Acente mi distribütör mü?
Uluslararası ticarette müşteri ilişkileri yönetiminde en çok zorluk çekilen konu bence, müşterimizin nezdinde sürekli gündemde olabilmektir.
Özlü sözün ifade ettiği gibi “Gözden ırak olan, gönülden de ırak olur.”
Sakın bana “Günümüzün iletişim olanakları, yüz yüze gelmeye pek gerek bırakmıyor” demeyin. Zira kişisel temasın halâ fazlasıyla önem taşıdığını örnekleriyle görüyoruz.
İşler bağlanıp iş akışı sağlandıktan sonra operasyonel düzeyde günlük iletişim için zaten günümüzün iletişim araçlarının sağladığı kolaylıkları kullanmak çok olağan.

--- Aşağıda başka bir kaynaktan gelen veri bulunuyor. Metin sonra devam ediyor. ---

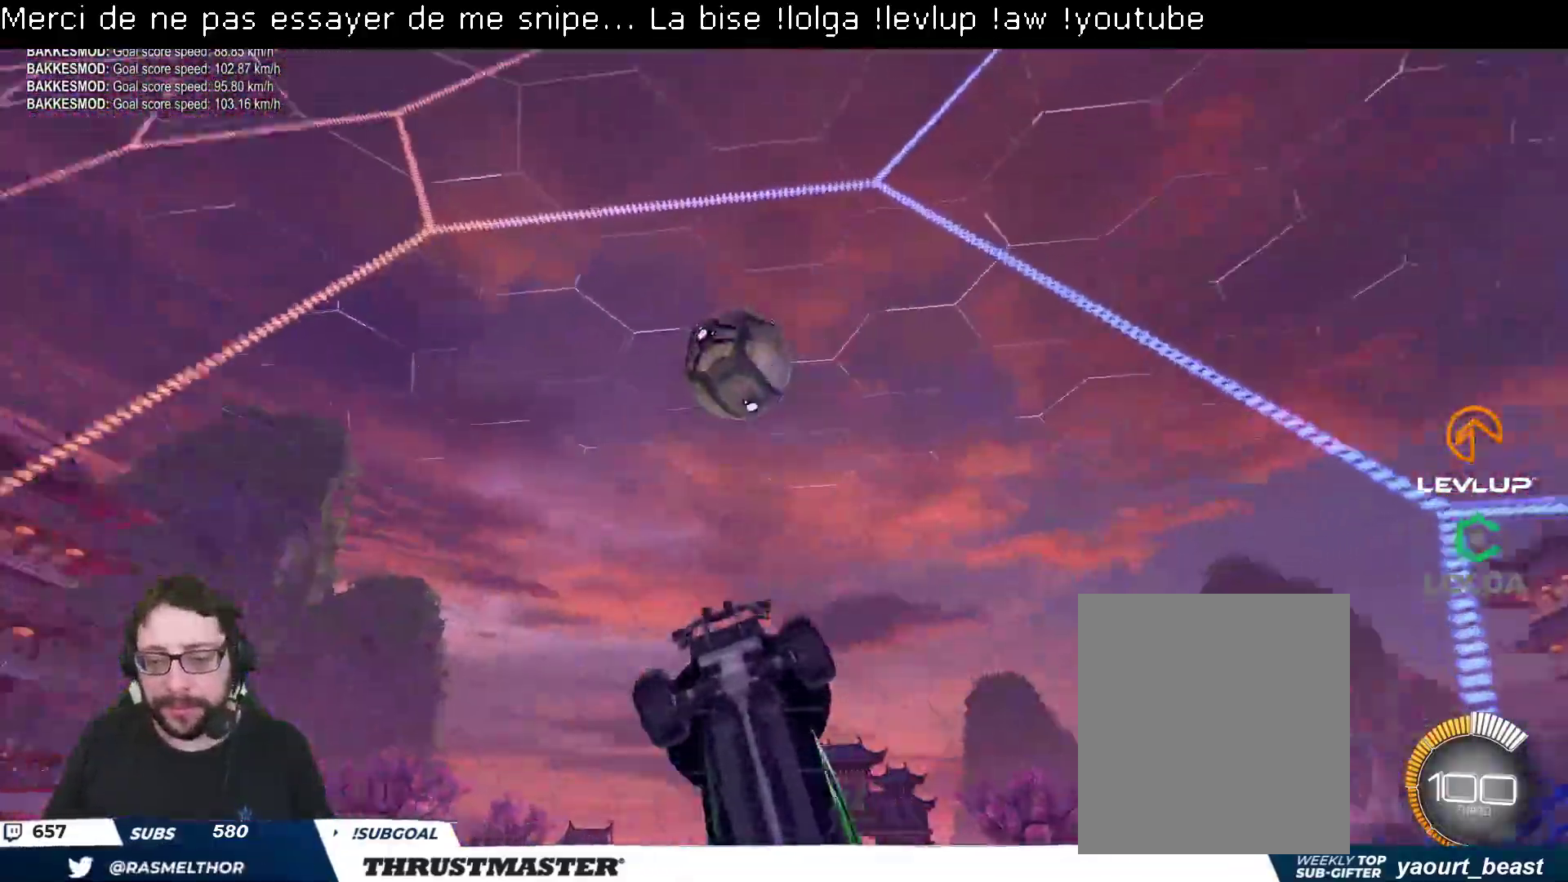
{"buttons": ["L2", "R2"], "left_stick": "down-left", "right_stick": "center", "events": [[250, "left_stick", "down"], [283, "A", "down"], [433, "A", "up"], [433, "left_stick", "down-left"], [467, "L2", "down"], [483, "B", "up"]]}
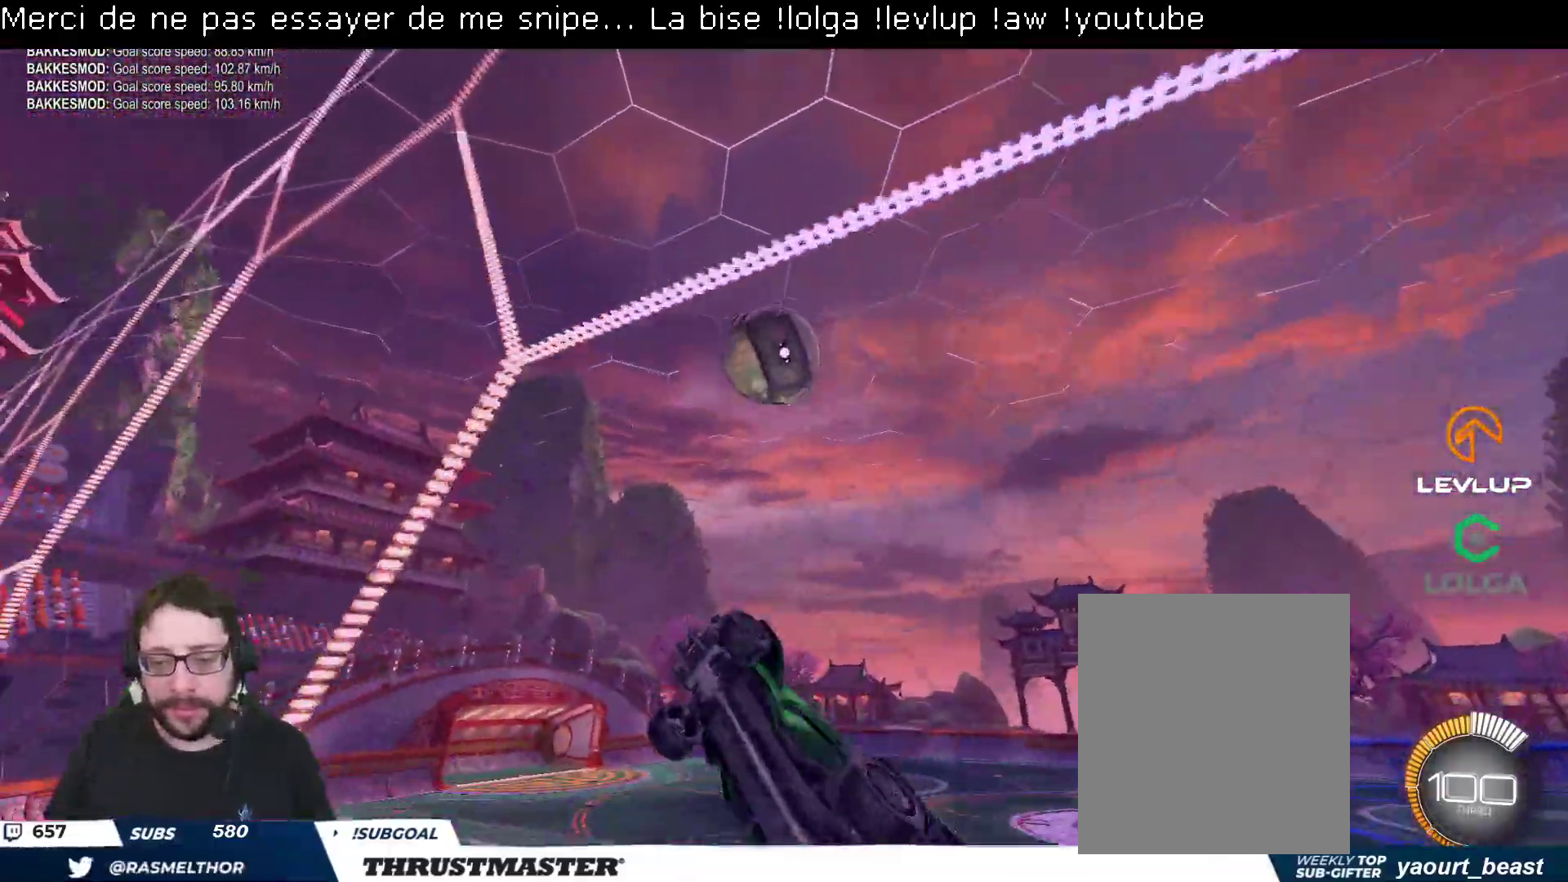
{"buttons": ["B", "R2"], "left_stick": "right", "right_stick": "center", "events": [[33, "B", "down"], [100, "left_stick", "up-left"], [267, "L2", "up"], [350, "left_stick", "center"], [467, "left_stick", "right"]]}
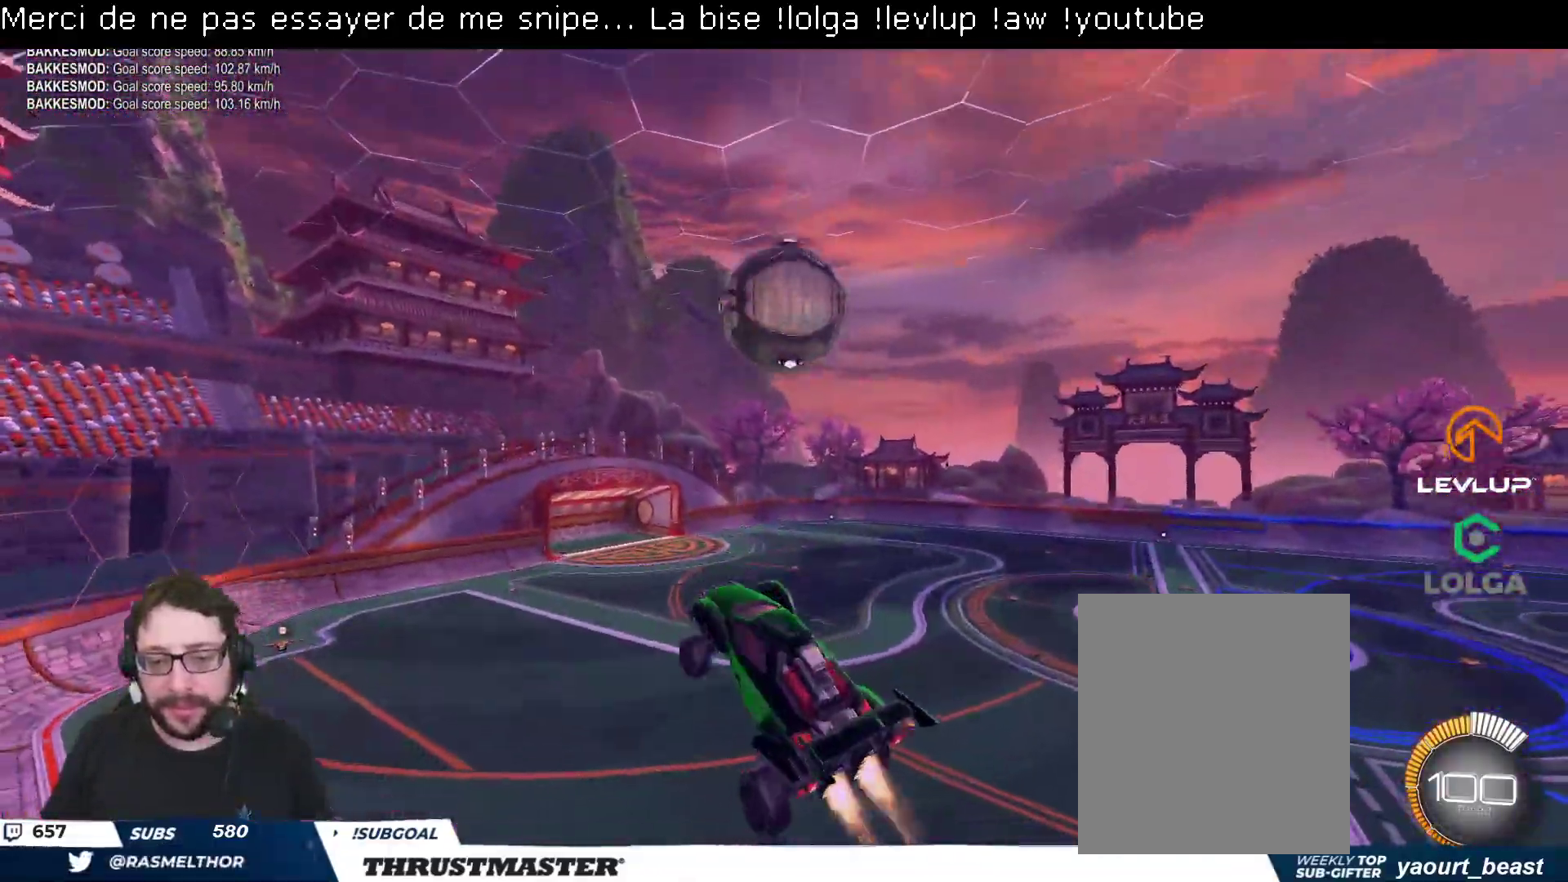
{"buttons": ["Y", "L2", "R2"], "left_stick": "right", "right_stick": "center", "events": [[50, "left_stick", "up-right"], [83, "A", "down"], [83, "L2", "down"], [200, "A", "up"], [217, "B", "up"], [250, "left_stick", "down-right"], [333, "left_stick", "right"], [467, "B", "down"], [467, "Y", "down"], [500, "B", "up"]]}
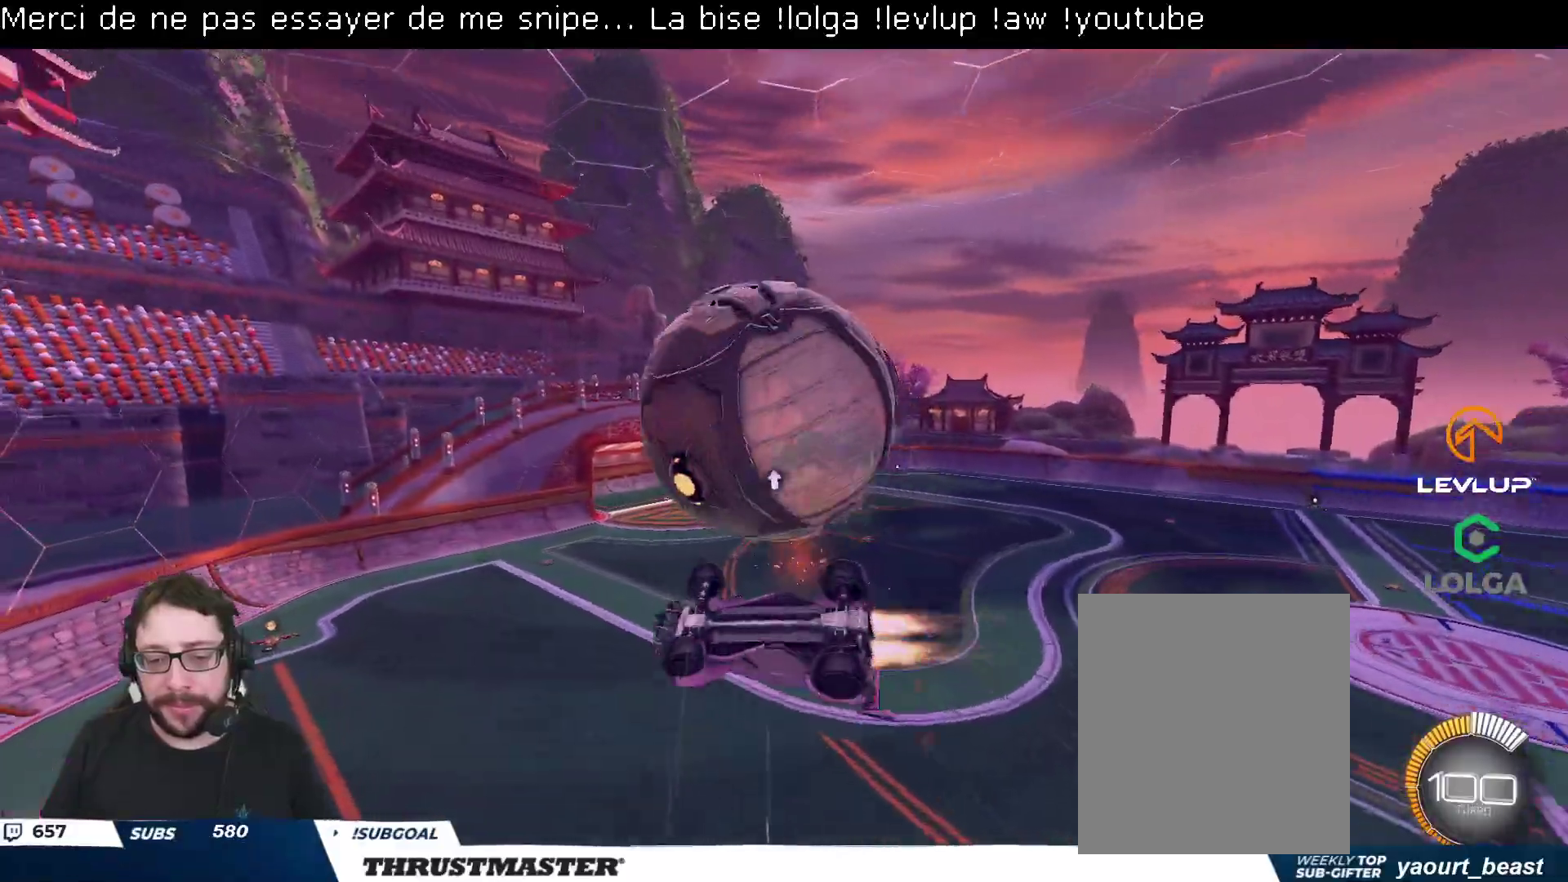
{"buttons": ["B", "R2"], "left_stick": "down", "right_stick": "center", "events": [[67, "L2", "up"], [67, "Y", "up"], [183, "R2", "up"], [267, "left_stick", "down"], [417, "R2", "down"], [467, "B", "down"]]}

Ancak benim söylediğim müşterinin beklenti ve ihtiyaçlarını kaynağında belirlemek.
Fuarlar neden halâ güncelliğini koruyor?
Ürünleri fiziksel olarak görüp mümkünse deneyimlemek mi sadece?
Bu kadar basit değil dostlar…
Bizler halâ karşımızda kanlı canlı bir muhatap görmeyi bekliyoruz.
El sıkışıp, gözlerine bakıp, beden dilini algılamaya çalışıyoruz.
Hatta bu yüz yüze görüşmeler belli bir sayıya ve belirli bir seviyeye erişmeden iş yapmayanların sayısı halâ çok yüksek.
E-ticareti buraya karıştırmayalım…
Bireysel pazardaki gücüne şapka çıkartırım amma kurumsal pazardaki konumu yok gibi.
Bir uluslararası e-ticaret portalı ile epeyce detaylı görüşmelerim olmuştu. Ancak onların çalışmaları da “Commodity / Emtia” diye tanımlanan ürünler üzerine idi ve ağırlıklı olarak tahıl alım satımı için e-ticaret zemini sağlıyorlardı. İlerleyen yıllarda ve bu teknolojik gelişme hızıyla olaylar nereye varır bilemem. Onu fütüristlere bırakıyorum.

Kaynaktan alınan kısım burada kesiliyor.